**Sayfa**
---*---

Boşanmış olan kadın çeşitli olasılıklar hesap edilerek şu hallerde tekrar evlenebilmektedir:

  • Boşanma kararının kesinleşmesinin ardından 300 gün sonra
  • Kadının doğum yapması halinde
  • Boşanmanın kesinleşmiş olması halinde 300 gün geçmeden hamile olunmadığının ispatıyla mahkeme kararıyla
  • Boşanılan eşle tekrar evlenilmek istenilmesi halinde mahkeme kararıyla beraber boşanmış kadın tekrar evlenebilmektedir.

İddet Nasıl Beklenir?

İddet süresinin nasıl beklenmesi hususunda Türk Hukuku’nda herhangi bir hüküm yoktur. Yani kadının iddet müddeti içerisinde bir tek evlenme hakkına bir sınırlama getirilmektedir. Ancak bu husus İslam Hukuku’nda farklı düzenlenmiştir.

Öncelikle İslam Hukuku’nda İddet suresinde kadın evden çıkabilir mi hususuna açıklık getirmek gerekmektedir. Şöyle ki kadının iddet müddeti içerisinde evden çıkıp çıkamayacağı hususu evliliğin hangi sebeple sona ermesine bağlı olarak değişmektedir.

Zira evliliğin ölümle sona ermesi halinde kadının ihtiyaçlarını karşılaması için dışarı çıkma gereksinimi doğmakta ve bu sebeple de dışarı çıkmasına müsaade edilmektedir. Ancak bu husus kadının kocası ile boşanmış olması halinde değişiklik göstermektedir. Zira boşanan kadına kocasının nafaka ödeme yükümü doğmakta bu sebeple kadın ihtiyaçlarını bu nafaka ile karşılayabilmektedir. İhtiyaçları karşılanan kadının da iddet müddeti süresi içerisinde dışarı çıkamaması gerekmektedir.

Genel düzenleme bu olmakla beraber mezheplere göre bu hususa ilişkin farklı düşünceler de mevcuttur.

İslam Hukuku’nda İddet

İslam'da iddet süresi hem hukuken hem de dinen kadının beklemesi gereken bir süre olarak düzenlenmiştir.

İslam Hukuku’nda kadın da erkek de boşandıktan sonra tekrar evlenebilmektedir. Ancak: ‘Yeni evlilik için kadının beklemesi gereken bir müddet vardır. Bu müddet nihayet bulmadıkça zevc veya zevce başkasıyla bazı ahvalde birbiriyle tekrar evlenemezler.’ Yapılan açıklamadan da anlaşılacağı üzere günümüz hukukunda olduğu gibi İslam Hukuku’nda da kadının yalnızca başka bir erkekle değil eski kocasıyla evlenmesi  halinde de iddet müddeti söz konusu olacaktır.

İslam Hukuku’nda iddete ilişkin hem kitap hem de sünnet delili mevcuttur. Bu hususta kitaptaki iddet mevzusu şu şekildedir:

“Boşanmış kadınlar kendi kendilerine üç ay hali (hayız veya temizlik müddeti) beklerler…” (Bakara, 2/228), “içinizden ölenlerin geride bıraktıkları eşleri, kendi kendilerine dört ay on gün (iddet) beklerler…” (Bakara, 2/234)

---*---

**Verilen bilgiler**
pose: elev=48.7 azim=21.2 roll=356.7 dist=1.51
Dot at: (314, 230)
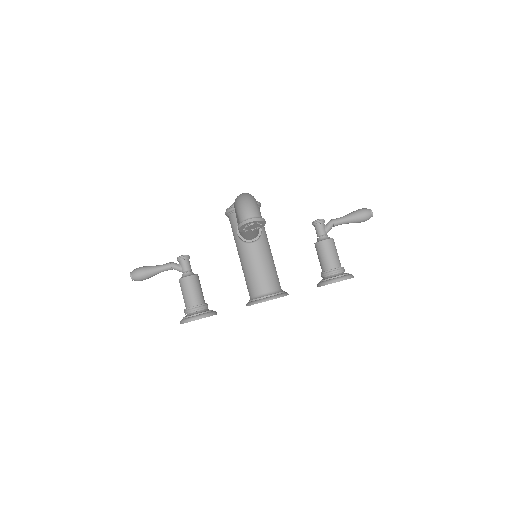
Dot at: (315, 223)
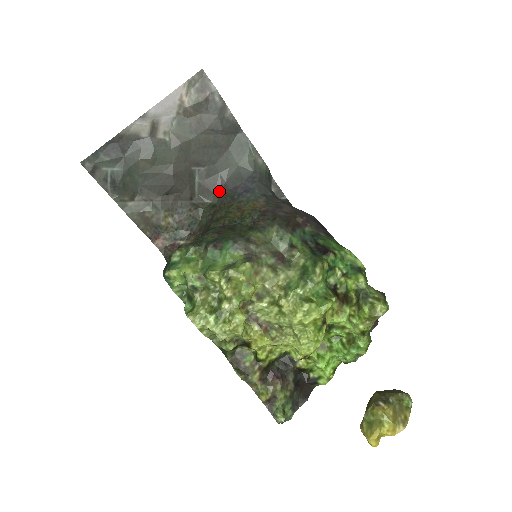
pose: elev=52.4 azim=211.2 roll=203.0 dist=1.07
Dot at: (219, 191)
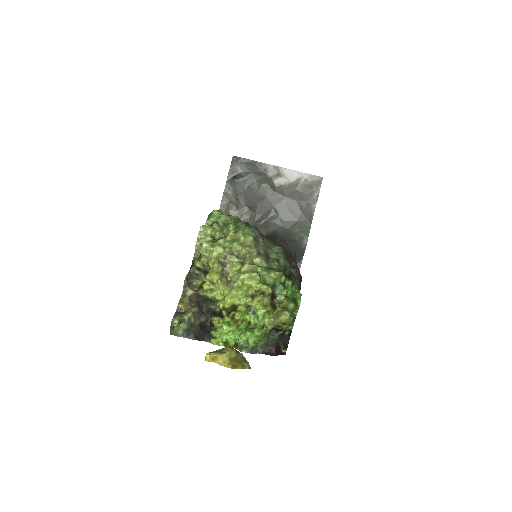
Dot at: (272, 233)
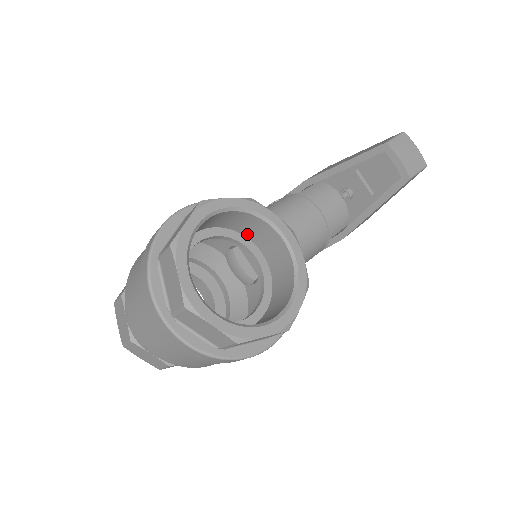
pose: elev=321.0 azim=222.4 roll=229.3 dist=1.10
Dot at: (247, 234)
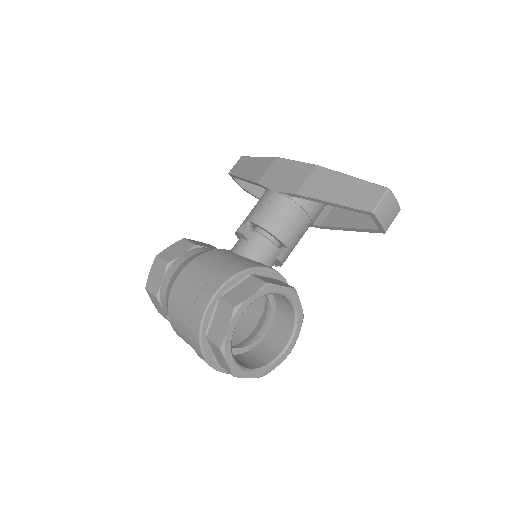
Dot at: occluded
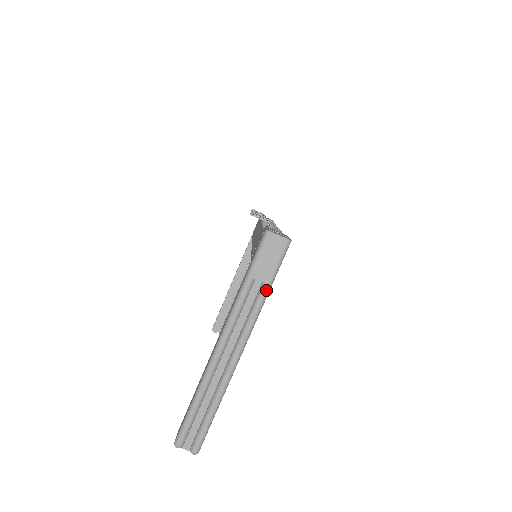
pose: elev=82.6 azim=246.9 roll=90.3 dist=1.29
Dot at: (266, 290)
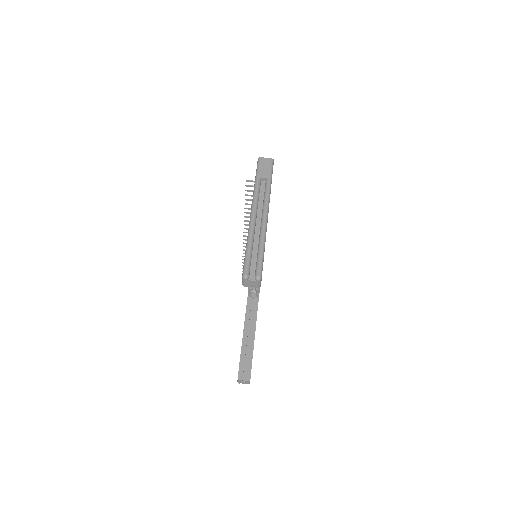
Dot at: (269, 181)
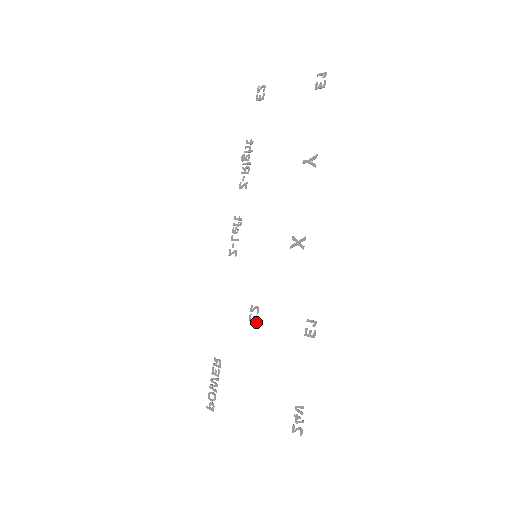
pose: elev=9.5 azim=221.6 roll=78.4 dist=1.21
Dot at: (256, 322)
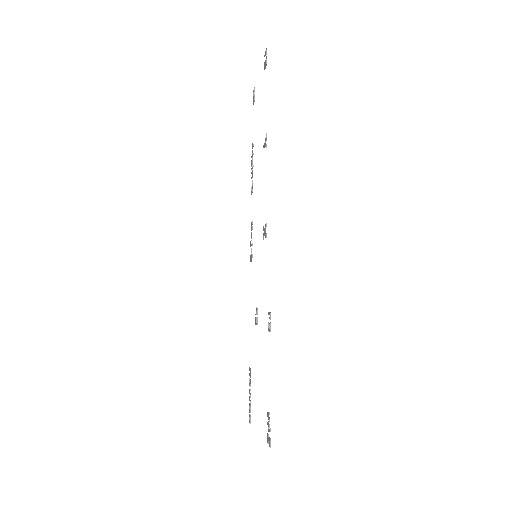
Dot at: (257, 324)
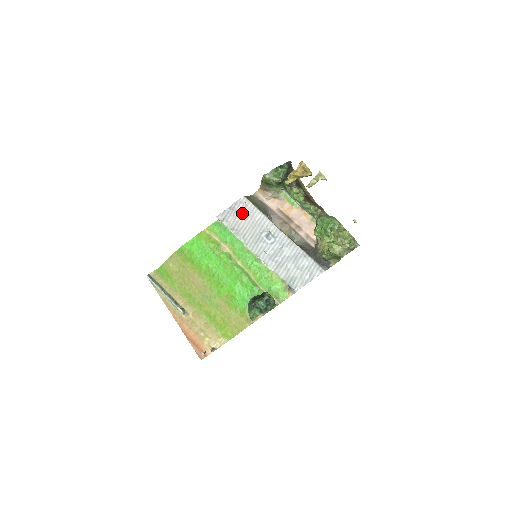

---*---

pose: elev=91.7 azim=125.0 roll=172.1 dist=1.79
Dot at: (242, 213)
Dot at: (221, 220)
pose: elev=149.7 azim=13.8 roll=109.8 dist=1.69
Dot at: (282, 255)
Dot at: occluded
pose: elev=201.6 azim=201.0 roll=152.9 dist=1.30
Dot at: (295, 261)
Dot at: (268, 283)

---*---

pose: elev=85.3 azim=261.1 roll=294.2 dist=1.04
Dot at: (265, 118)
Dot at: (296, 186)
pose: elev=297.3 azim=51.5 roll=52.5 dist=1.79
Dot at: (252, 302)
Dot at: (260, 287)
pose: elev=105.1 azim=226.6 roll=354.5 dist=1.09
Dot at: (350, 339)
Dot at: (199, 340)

---*---

**Görev**
İddet yazısına göre İslam Hukuku'nda kocası ölen kadın iddet süresinde dışarı çıkabilirken boşanmış kadının neden çıkmaması gerekiyor? Bir ile üç cümleyle açıklayın. Kayıtlar, iddet yazısından ayrı bir malzemedir.

**Görevin cevabı**
Evlilik ölümle bittiğinde kadının ihtiyaçlarını karşılamak için dışarı çıkması gerekir, bu yüzden ona izin verilir. Boşanmada ise kocanın nafaka ödeme yükümlülüğü doğar. Kadın ihtiyaçlarını bu nafakayla karşılayabildiği için iddet süresinde dışarı çıkmaması gerekir.